■ Text excerpt ■
· · · ·

Zanzibar beaches are resplendent in every color you long to see

Jeff Adair on Paje Beach

Escape the craziness of today’s world and relax in an environment that feels tame, natural, and real.  In the Indian Ocean just off the coast of Tanzania, Zanzibar has some of the most beautiful beaches you will ever see. “I can’t get enough,” my son wrote on his second day in Paje.

Whites, greens, and blues of Paje beach

At low tide you can walk out on the white sand. And seemingly walk forever. The view is stunning, the atmosphere soothing.

Palm trees on Paje Beach

sunrise at Paje beach

Two approaches to swimming with the dolphins

For many, swimming with dolphins is the highlight of a Zanzibar vacation, and there seems to be two ways you can go about organizing your outing.

First, you can book a reputable company to take you out in the safety of a dhow at dawn when there are no other snorkelers, and the dolphins are calm.

Or … you can be so excited about the experience that you jump in a flimsy boat on the beach with a 16-year-old captain and his eight-year-old brother as first mate. They race past many other boats to the head of a pod in the middle of the bay, where the captain shouts, “Okay, Mama, Papa, jump!” Only then do you realize there’s no life jackets.

In either case, you will see plenty of dolphins, and as my son said, “Being that close in the wild is frickin’ awesome.” The advantage of planning is that you can see them when there’s not so many of you.

Regular snorkeling in this area is less desirable. Chumbe Island has a coral park, but even there  Indian Ocean waters tend to be cloudy. Our family found the same less-than-desirable snorkeling off the coast of Mombasa years ago.

Zanzibar accommodations range from small guesthouses to large resorts

Clean, tidy villages line the east coast of Unguja Island. Paje is a beach community with a variety of accommodations, and my kids tried two different ones.

zanzibar-guest-house

To get to know the locals, stay in a guesthouse. It comes with a cook, and if you love seafood, you’ll be in heaven.

palm trees on Paje beach

If you love long walks on empty beaches, well there’s a slice of heaven, too.

Red colobus monkey in rafters

If you think monkeys are a lot of fun, you’re in for a treat.

Red colobus monkey drinking from can.

The red colobus monkeys entertain visitors to Zanzibar and can’t resist some juicy papaya for breakfast.

· · · ·

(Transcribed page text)
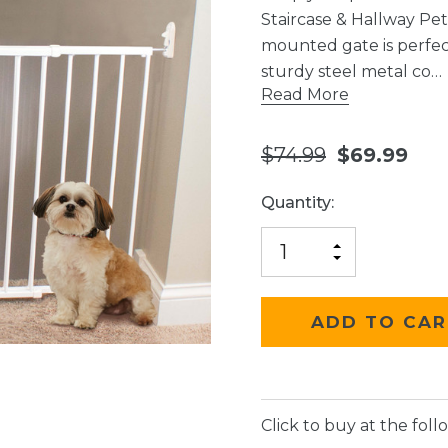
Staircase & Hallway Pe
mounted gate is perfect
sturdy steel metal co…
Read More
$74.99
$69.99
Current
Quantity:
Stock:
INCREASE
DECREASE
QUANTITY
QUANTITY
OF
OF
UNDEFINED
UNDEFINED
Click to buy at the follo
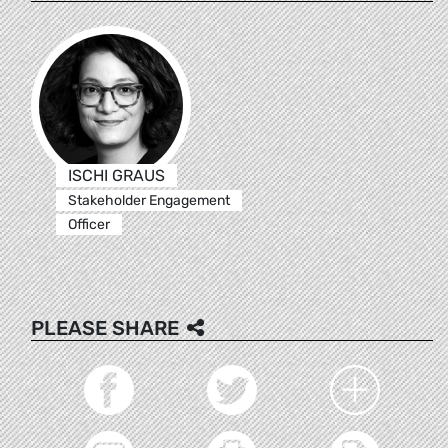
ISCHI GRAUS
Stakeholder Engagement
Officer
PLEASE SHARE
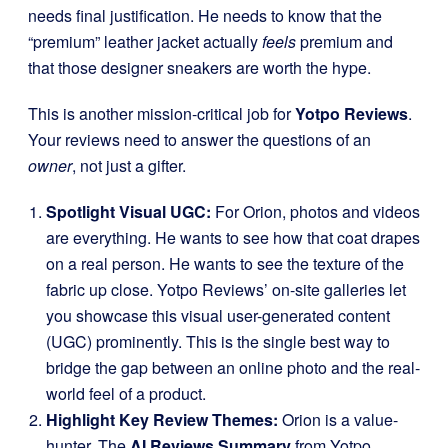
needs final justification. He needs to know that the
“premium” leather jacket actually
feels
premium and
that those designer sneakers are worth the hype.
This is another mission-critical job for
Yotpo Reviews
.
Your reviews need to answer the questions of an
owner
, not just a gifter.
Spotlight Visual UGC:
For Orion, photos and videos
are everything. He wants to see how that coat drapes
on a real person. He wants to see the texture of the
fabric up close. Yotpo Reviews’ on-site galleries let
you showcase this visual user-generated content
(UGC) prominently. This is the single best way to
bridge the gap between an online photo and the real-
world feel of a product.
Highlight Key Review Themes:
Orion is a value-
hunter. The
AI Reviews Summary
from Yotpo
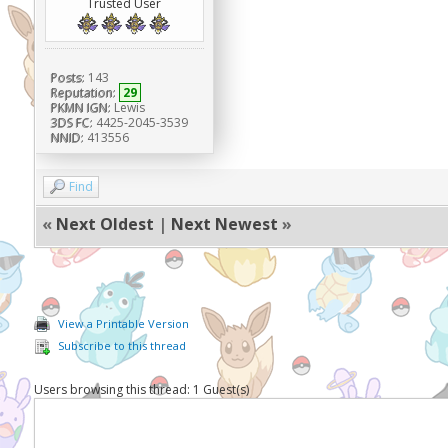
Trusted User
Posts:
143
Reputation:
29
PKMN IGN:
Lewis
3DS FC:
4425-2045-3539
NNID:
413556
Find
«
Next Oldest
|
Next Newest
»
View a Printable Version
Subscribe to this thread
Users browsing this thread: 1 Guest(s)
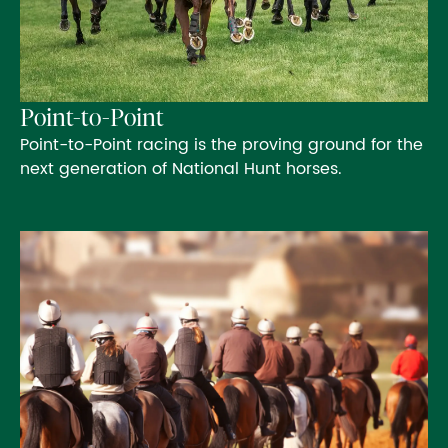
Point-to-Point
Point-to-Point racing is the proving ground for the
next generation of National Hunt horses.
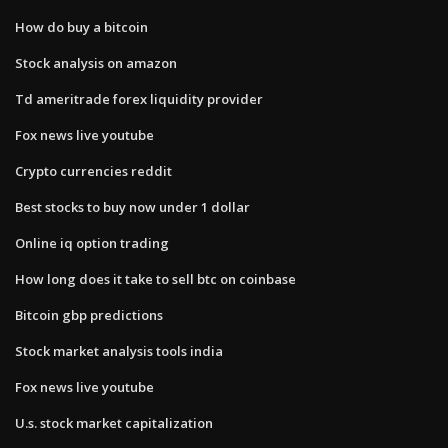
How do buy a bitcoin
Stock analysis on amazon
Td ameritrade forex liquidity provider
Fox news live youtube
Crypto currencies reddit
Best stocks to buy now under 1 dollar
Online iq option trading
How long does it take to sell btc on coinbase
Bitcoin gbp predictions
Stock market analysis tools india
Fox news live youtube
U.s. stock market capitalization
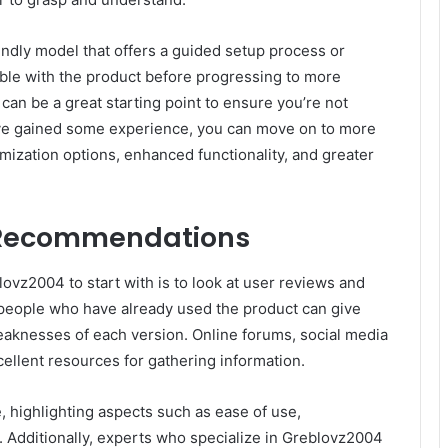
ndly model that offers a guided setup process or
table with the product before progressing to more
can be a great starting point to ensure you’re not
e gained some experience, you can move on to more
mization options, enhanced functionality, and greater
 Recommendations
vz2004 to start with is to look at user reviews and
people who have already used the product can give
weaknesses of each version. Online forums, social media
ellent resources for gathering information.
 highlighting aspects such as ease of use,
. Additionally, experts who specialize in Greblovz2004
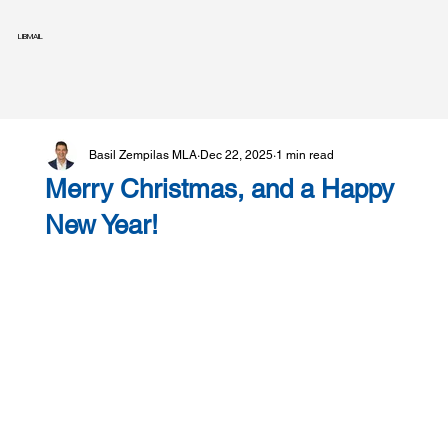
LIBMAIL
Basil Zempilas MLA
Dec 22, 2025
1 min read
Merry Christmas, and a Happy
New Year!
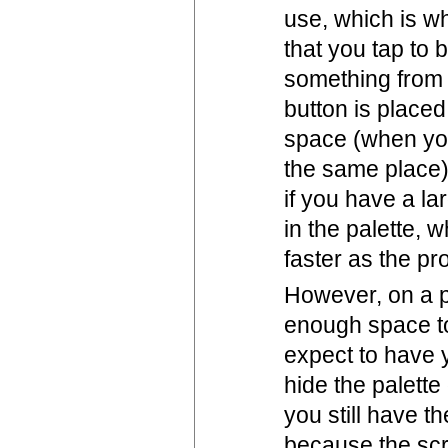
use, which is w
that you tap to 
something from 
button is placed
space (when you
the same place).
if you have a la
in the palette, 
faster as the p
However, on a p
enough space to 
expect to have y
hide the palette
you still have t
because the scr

· · · ·

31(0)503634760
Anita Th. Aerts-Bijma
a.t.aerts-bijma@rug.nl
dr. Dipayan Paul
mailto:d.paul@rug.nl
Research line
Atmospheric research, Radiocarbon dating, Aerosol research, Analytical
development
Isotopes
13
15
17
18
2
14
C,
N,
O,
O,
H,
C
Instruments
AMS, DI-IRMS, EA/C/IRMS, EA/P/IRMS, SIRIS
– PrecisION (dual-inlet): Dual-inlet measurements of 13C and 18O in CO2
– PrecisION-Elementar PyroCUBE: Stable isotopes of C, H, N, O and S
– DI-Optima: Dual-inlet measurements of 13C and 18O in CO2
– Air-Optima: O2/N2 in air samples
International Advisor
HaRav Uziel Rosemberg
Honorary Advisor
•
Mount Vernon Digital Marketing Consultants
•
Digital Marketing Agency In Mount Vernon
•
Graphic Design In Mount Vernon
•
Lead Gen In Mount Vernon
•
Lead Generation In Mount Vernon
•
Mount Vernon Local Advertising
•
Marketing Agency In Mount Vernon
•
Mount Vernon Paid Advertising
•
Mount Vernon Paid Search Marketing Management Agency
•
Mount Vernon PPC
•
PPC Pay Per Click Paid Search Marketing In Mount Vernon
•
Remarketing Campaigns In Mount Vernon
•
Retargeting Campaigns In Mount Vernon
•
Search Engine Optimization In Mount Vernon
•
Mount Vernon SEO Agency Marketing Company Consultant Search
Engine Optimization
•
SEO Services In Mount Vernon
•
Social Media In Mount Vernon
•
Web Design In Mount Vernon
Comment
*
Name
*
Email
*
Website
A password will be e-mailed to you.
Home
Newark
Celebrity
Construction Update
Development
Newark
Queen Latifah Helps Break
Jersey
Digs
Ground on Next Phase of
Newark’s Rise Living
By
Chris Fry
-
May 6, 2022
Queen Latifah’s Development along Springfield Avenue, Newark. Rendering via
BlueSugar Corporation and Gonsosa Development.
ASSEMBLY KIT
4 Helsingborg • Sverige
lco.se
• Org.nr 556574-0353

· · · ·

■ Tasks to perform ■
1) Please answer these about the Zanzibar beaches text:
(a) Off the coast of which country does Zanzibar lie?
(b) What kind of lodging does the text suggest for getting to know the locals?
(c) What can the red colobus monkeys not resist for breakfast?
2) Pick up the Zanzibar beaches text after its last sentence and continue it.
The transcribed lines aren't needed for anything here.

■ Exercise responses ■
1)
(a) Tanzania
(b) A guesthouse
(c) Juicy papaya

2)
monkey and papaya

Here are some village kids playing on the beach.

local children play on the beach.

Mixing with the locals is especially interesting if you visit Zanzibar during Eid al-Adha. Zanzibar’s Islamic culture follows all traditions. Based on the Old Testament/Koranic story about Abraham (Ibrahim) and his son, Eid al-Adha is a holiday about sacrifice and sharing. In the village, you can watch the locals prepare the cow that they will share for the Eid meal.

Slaughtering a cow for Eid

After the village, my son and his wife tried the Dongwe Club Resort, whose website invites you to “a tropical dream with Italian tastes and tradition.” My son took a while to adjust. He expected to keep hearing “Jambo, bwana,” but instead the greeting was “Ciao.”

zanzibar-dongwe-lobby

Unlike the guesthouse, resorts have wifi, for those who really cannot forego Sunday football. Unlike the guesthouse, the Dongwe also has a pool

Dongwe Club pool

with a bar,

Two drinks at the swimming pool

and a pier.

pier at Dongwe Resort

And a lovely setting for couples massage.

couples massage room

As my daughter-in-law said, “Zanzibar, where have you been all my life?”

Exotic restaurants with delicious local food

One night my kids went out—to sea—for dinner. Click on this link: The Rock, to see how spectacular this tiny island restaurant looks in daylight. At low tide, you can actually wade out there.

The Rock, island restaurant

The menu, of course, offers wonderful seafood. My son, who lost his tolerance for looking a fish in the eye while eating him, ordered a steak.

The Rock restaurant

photo courtesy of Kendra Glider

Tours throughout Zanzibar reveal its melange of cultures

Zanzibar, aka the Spice Islands, produces much of the world’s cloves. Touring a spice farm is entertaining and informative. Afterward, you can eat local foods with Zanzibari spices or buy the spices themselves, cloves, nutmeg, cinnamon and pepper—a lot cheaper than buying them in the U.S.

A walking tour of Stone Town, the old district of Zanzibar City, introduces you to a typical Swahili trading town. But you will also feel the presence of empires past: the Portuguese, Arabs, and Brits. The tour takes you past the Emerson Spice Hotel, “which consists of three adjoining World Heritage buildings in the Kasbah” [market].

Emerson Spice Hotel

The main building is a restored merchant’s house.

Door in Zanzibar

The tour takes you past a lot of beautiful architecture, much with a Portuguese feel, and then past the boyhood home of Freddie Mercury, lead singer of Queen . The tour also takes you through the market with its fresh fruits and vegetables, and its exotic foods.

Stone Town Market

I guess this pizza cuisine would be considered fusion?

Nutella Pizza in Stone Town

And the added bonus of visiting during Eid was people watching, as they parade through town, past Mr. Nutella, in their holiday finest.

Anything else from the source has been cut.